Proteomic Biomarkers of Survival in Idiopathic Pulmonary Fibrosis

Abstract

Rationale: Idiopathic pulmonary fibrosis (IPF) causes progressive lung scarring and high mortality. Reliable and accurate prognostic biomarkers are urgently needed. Objectives: To identify and validate circulating protein biomarkers of IPF survival. Methods: High-throughput proteomic data were generated using prospectively collected plasma samples from patients with IPF from the Pulmonary Fibrosis Foundation Patient Registry (discovery cohort) and the Universities of California, Davis; Chicago; and Virginia (validation cohort). Proteins associated with three-year transplant-free survival (TFS) were identified using multivariable Cox proportional hazards regression.

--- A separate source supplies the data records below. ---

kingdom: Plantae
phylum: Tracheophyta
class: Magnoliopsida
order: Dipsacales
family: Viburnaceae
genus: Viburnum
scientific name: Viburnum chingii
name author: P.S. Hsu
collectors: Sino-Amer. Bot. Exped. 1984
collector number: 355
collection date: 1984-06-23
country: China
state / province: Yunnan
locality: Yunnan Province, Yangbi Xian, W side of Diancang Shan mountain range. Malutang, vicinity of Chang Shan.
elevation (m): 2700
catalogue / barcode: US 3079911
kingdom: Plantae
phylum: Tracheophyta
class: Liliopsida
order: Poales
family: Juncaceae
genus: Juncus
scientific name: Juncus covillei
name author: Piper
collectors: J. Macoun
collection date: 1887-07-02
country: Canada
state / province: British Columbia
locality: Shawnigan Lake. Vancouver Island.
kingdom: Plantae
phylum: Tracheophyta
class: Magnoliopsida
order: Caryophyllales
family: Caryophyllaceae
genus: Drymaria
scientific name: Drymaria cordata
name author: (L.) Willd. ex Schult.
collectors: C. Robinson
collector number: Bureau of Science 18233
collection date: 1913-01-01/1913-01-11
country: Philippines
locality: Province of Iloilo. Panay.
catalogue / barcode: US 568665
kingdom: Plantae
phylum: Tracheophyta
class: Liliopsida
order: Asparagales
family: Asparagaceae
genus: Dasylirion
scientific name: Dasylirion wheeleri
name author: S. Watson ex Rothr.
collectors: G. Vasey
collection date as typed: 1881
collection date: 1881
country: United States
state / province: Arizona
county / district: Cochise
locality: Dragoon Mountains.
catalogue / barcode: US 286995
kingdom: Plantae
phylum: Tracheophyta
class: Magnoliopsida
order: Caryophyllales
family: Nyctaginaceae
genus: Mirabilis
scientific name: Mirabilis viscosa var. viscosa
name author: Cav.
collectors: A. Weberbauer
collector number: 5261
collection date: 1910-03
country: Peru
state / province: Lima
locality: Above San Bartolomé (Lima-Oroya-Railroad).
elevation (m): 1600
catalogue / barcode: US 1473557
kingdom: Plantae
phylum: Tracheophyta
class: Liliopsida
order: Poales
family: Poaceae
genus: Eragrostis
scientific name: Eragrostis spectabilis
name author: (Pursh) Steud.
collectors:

Those associated with TFS after adjustment for false discovery in the discovery cohort were advanced for testing in the validation cohort, with proteins maintaining TFS association with consistent effect direction considered validated. After combining cohorts, functional analyses were performed, and machine learning was used to derive a proteomic signature of TFS. Measurements and Main Results: Of 2,921 proteins tested in the discovery cohort (n = 871), 231 were associated with differential TFS. Of these, 140 maintained TFS association with consistent effect direction in the validation cohort (n = 355). After cohorts were combined, the validated proteins with the strongest TFS association were latent-transforming growth factor β-binding protein 2 (hazard ratio [HR], 2.43; 95% confidence interval [CI] = 2.09-2.82), collagen α-1(XXIV) chain (HR, 2.21; 95% CI = 1.86-2.39), and keratin 19 (HR, 1.60; 95% CI = 1.47-1.74). In decision curve analysis, a proteomic signature of TFS outperformed a similarly derived clinical prediction model. Conclusions: In the largest proteomic investigation of IPF outcomes performed to date, we identified and validated 140 protein biomarkers of TFS. These results shed important light on potential drivers of IPF progression.

Keywords: IPF; interstitial lung disease; proteomics; survival; transplant.

Figure 1.

Volcano plot displaying discovery cohort results. Proteins indicated in blue are associated with differential transplant-free survival at a false discovery rate with FDR P < 0.05.

Figure 2.

(A and B) Canonical pathway analysis (A) and protein interaction network (B) for protein biomarkers associated with increased risk of death or lung transplant. The top 10 overrepresented pathways are shown.

Figure 3.

(A and B) Canonical pathway analysis (A) and protein interaction network (B) for protein biomarkers associated with reduced risk of death or lung transplant. The top 10 overrepresented pathways are shown.

Figure 4.

(A) Decision curve analysis showing similar net utility between a stand-alone proteomic model and combined clinical–proteomic model, both of which outperformed a stand-alone clinical prediction model. (B and C) Kaplan-Meier survival curves for a proteomic prediction model (B) and a clinical prediction model (C) stratified by quartile of model fitted value. Decision curve analysis calculates a “net benefit” across a range of threshold probabilities for one or more prediction models in comparison with default strategies of assuming a state (disease, outcome) or pursuing an intervention in all or no patients.